OpenWorks states that the Skywall is a more effective solution to bring down drones than other kinetic solutions because “Conventional weapons often fail to incapacitate a drone and do not offer a proportionate response to the drone threat.” Further, the company writes, conventional weapons “can also escalate a situation when used in the vicinity of large crowds.” In a defense urban environment outside of an actual conflict environment, using any sort of traditional firearms or munitions presents significant hazards to bystanders. In addition, jammers such as the DroneGun Tactical or other anti-drone systems that use high-power microwaves have limitations when used in urban environments, as they could potentially disrupt civilian communications networks or other electronics.

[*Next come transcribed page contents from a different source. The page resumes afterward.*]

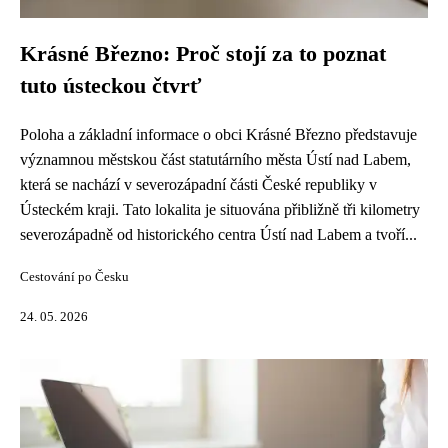
Krásné Březno: Proč stojí za to poznat
tuto ústeckou čtvrť
Poloha a základní informace o obci Krásné Březno představuje
významnou městskou část statutárního města Ústí nad Labem,
která se nachází v severozápadní části České republiky v
Ústeckém kraji. Tato lokalita je situována přibližně tři kilometry
severozápadně od historického centra Ústí nad Labem a tvoří...
Cestování po Česku
24. 05. 2026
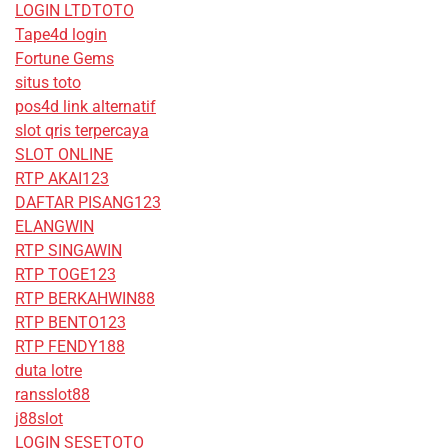
LOGIN LTDTOTO
Tape4d login
Fortune Gems
situs toto
pos4d link alternatif
slot qris terpercaya
SLOT ONLINE
RTP AKAI123
DAFTAR PISANG123
ELANGWIN
RTP SINGAWIN
RTP TOGE123
RTP BERKAHWIN88
RTP BENTO123
RTP FENDY188
duta lotre
ransslot88
j88slot
LOGIN SESETOTO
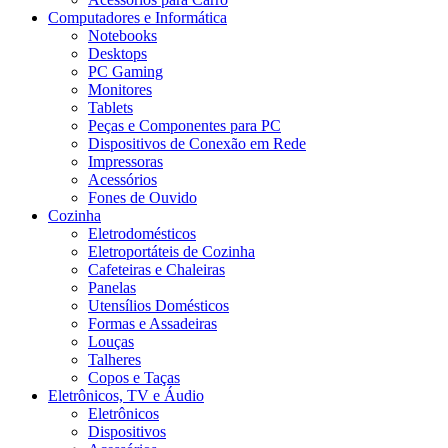
Computadores e Informática
Notebooks
Desktops
PC Gaming
Monitores
Tablets
Peças e Componentes para PC
Dispositivos de Conexão em Rede
Impressoras
Acessórios
Fones de Ouvido
Cozinha
Eletrodomésticos
Eletroportáteis de Cozinha
Cafeteiras e Chaleiras
Panelas
Utensílios Domésticos
Formas e Assadeiras
Louças
Talheres
Copos e Taças
Eletrônicos, TV e Áudio
Eletrônicos
Dispositivos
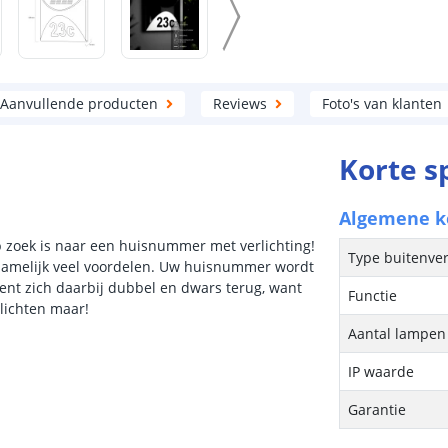
Aanvullende producten
Reviews
Foto's van klanten
Korte s
Algemene 
p zoek is naar een huisnummer met verlichting!
Type buitenver
namelijk veel voordelen. Uw huisnummer wordt
ient zich daarbij dubbel en dwars terug, want
Functie
lichten maar!
Aantal lampen 
IP waarde
Garantie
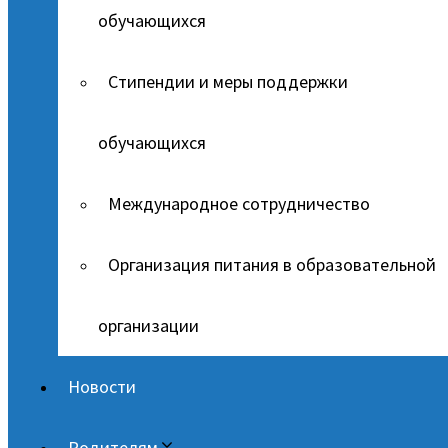
обучающихся
Стипендии и меры поддержки
обучающихся
Международное сотрудничество
Организация питания в образовательной
организации
Новости
Родителям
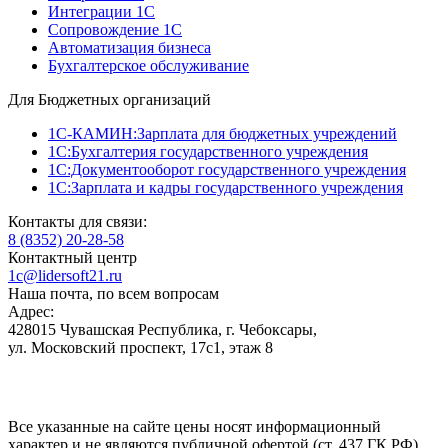
Интеграции 1С
Сопровождение 1С
Автоматизация бизнеса
Бухгалтерское обслуживание
Для Бюджетных организаций
1С-КАМИН:Зарплата для бюджетных учреждений
1С:Бухгалтерия государственного учреждения
1С:Документооборот государственного учреждения
1С:Зарплата и кадры государственного учреждения
Контакты для связи:
8 (8352) 20-28-58
Контактный центр
1c@lidersoft21.ru
Наша почта, по всем вопросам
Адрес:
428015 Чувашская Республика, г. Чебоксары,
ул. Московский проспект, 17с1, этаж 8
Все указанные на сайте цены носят информационный
характер и не являются публичной офертой (ст. 437 ГК РФ)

The net and net/parachute rounds fired by Skywall are claimed to be reusable, but it's unclear how many rounds each unit can carry or how quickly it can be reloaded, making it unknown how well the system would be against multiple drones or a drone swarm.
Drones have previously been used in the past in assassination attempts on world leaders, as was the case in 2018 when a drone exploded in the air above disputed Venezuelan President Nicolás Maduro as he gave a speech in front of a large crowd. A stampede ensued, leaving seven Venezuelan National Guardsmen injured. It's possible that this kind of panic could very well be as destructive or more destructive than an initial drone attack itself. In addition, small, off-the shelf drones are already being armed with small explosives and used to assassinate enemies of drug cartels in Central America.

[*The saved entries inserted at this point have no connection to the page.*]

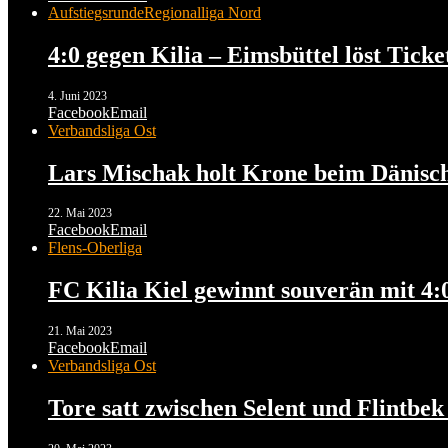
Aufstiegsrunde
Regionalliga Nord
4:0 gegen Kilia – Eimsbüttel löst Ticke
4. Juni 2023
Facebook
Email
Verbandsliga Ost
Lars Mischak holt Krone beim Dänisch
22. Mai 2023
Facebook
Email
Flens-Oberliga
FC Kilia Kiel gewinnt souverän mit 4:
21. Mai 2023
Facebook
Email
Verbandsliga Ost
Tore satt zwischen Selent und Flintbe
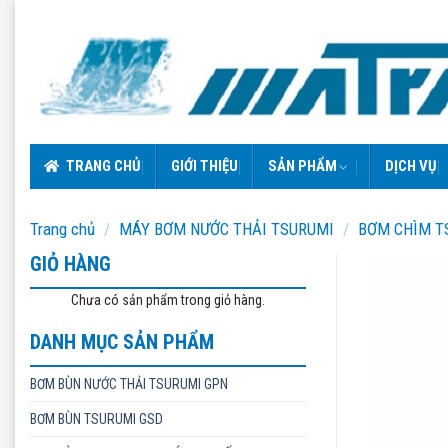
Skip
to
content
TRANG CHỦ
GIỚI THIỆU
SẢN PHẨM
DỊCH VỤ
Trang chủ
/
MÁY BƠM NƯỚC THẢI TSURUMI
/
BƠM CHÌM T
GIỎ HÀNG
Chưa có sản phẩm trong giỏ hàng.
DANH MỤC SẢN PHẨM
BƠM BÙN NƯỚC THẢI TSURUMI GPN
BƠM BÙN TSURUMI GSD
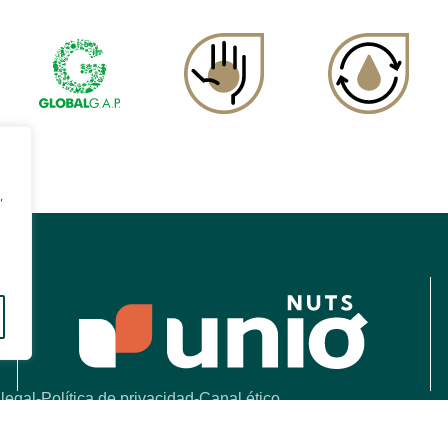
,
 legal
Política de privacidad
Canal ético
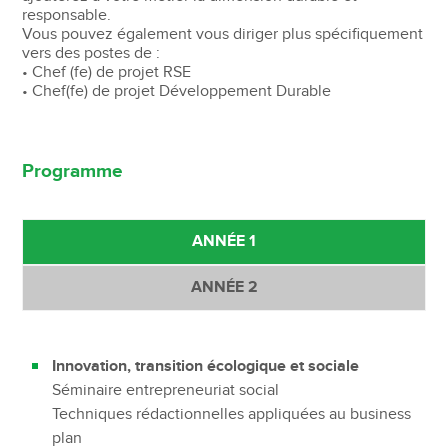
responsable.
Vous pouvez également vous diriger plus spécifiquement
vers des postes de :
• Chef (fe) de projet RSE
• Chef(fe) de projet Développement Durable
Programme
ANNÉE 1
ANNÉE 2
Innovation, transition écologique et sociale
Elaborer un système de veille des marchés de la
Séminaire entrepreneuriat social
transition écologique et sociale
Techniques rédactionnelles appliquées au business
Etudes de marché de la transition écologique et
plan
sociale et plan de veille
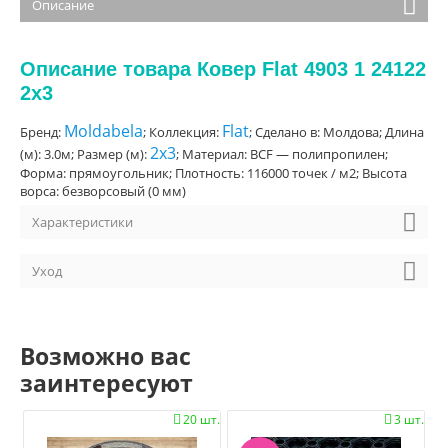
Описание
Описание товара Ковер Flat 4903 1 24122
2x3
Moldabela
Flat
Бренд:
; Коллекция:
; Сделано в: Молдова; Длина
2x3
(м): 3.0м; Размер (м):
; Материал: BCF — полипропилен;
Форма: прямоугольник; Плотность: 116000 точек / м2; Высота
ворса: безворсовый (0 мм)
Характеристики
Уход
Возможно вас
заинтересуют
20 шт.
3 шт.


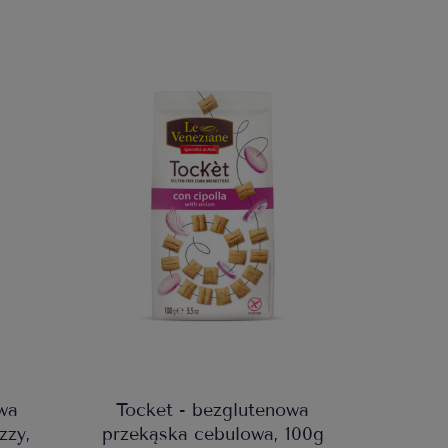
wa
Tocket - bezglutenowa
zzy,
przekąska cebulowa, 100g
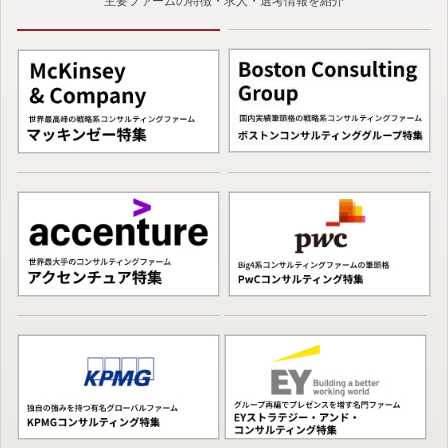
主要ファームの特徴・求人・選考情報を紹介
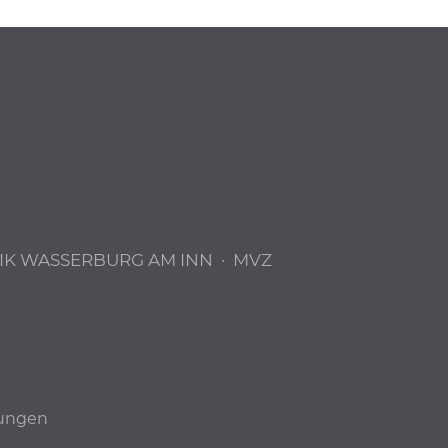
IK WASSERBURG AM INN
·
MVZ
lungen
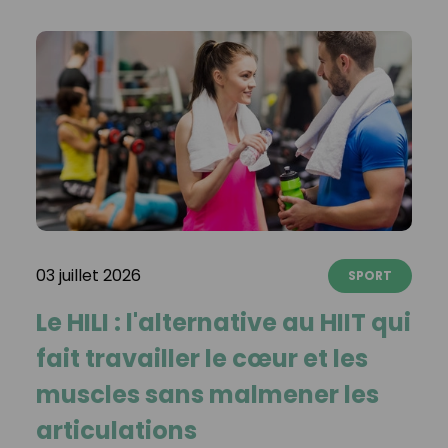
03 juillet 2026
SPORT
Le HILI : l'alternative au HIIT qui
fait travailler le cœur et les
muscles sans malmener les
articulations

Multi-layered drone defenses have been tested by DARPA recently, who recently demonstrated a vehicle-mounted system that can rapidly deploy a combination of high-power microwave and kinetic capture weapons designed to disable drones without destroying them outright. By bringing these drones to the ground intact, these systems allow investigators to forensically examine hostile drones and potentially identify their origin or better assess the risks they pose, enabling the development of more precise countermeasures to defeat them.

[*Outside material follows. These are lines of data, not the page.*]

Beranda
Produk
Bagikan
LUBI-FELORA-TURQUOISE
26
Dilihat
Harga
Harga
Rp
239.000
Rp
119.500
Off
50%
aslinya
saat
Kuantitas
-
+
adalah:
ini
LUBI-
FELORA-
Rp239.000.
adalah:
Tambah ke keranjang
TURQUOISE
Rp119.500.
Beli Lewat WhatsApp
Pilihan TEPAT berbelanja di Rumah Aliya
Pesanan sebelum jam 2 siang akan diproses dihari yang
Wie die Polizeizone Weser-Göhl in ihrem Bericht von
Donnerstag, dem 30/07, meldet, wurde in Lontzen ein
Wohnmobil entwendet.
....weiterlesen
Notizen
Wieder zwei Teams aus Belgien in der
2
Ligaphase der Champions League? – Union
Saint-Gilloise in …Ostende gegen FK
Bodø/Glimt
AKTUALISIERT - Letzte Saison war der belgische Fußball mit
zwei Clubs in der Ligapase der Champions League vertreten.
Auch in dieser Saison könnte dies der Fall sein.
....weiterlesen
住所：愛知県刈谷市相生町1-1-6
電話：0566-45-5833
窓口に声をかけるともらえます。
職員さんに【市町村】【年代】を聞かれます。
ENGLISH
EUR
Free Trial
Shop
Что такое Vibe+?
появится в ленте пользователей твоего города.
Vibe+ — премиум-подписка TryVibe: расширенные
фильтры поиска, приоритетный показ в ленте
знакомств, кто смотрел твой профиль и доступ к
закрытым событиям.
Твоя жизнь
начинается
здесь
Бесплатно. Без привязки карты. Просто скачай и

It's important to note that the particular mix of net projectiles and jammers seen in Brussels are really only useful against low-density, very low-end threats, such as a single quadcopter, and would not be highly effective against a drone swarm or against more advanced types of unmanned aerial vehicles, including small fixed wing types that travel at greater speeds and can be autonomous in nature. It's also worth mentioning we don't know what other anti-drone systems may have been providing cover for the meeting.
Nevertheless, the combination of the two weapons seen carried by Belgian Federal Police in Brussels makes for something of a very low-end layered drone defense of sorts, one that could quickly respond to simple threats while remaining portable enough to be used by roving security details. In the future, far more advanced defenses—likely including RF jamming, kinetic systems, and directed energy weapons—will need to be layered into the equation to adequately defend against rapidly proliferating far more capable drones that would be employed en-masse during an attack.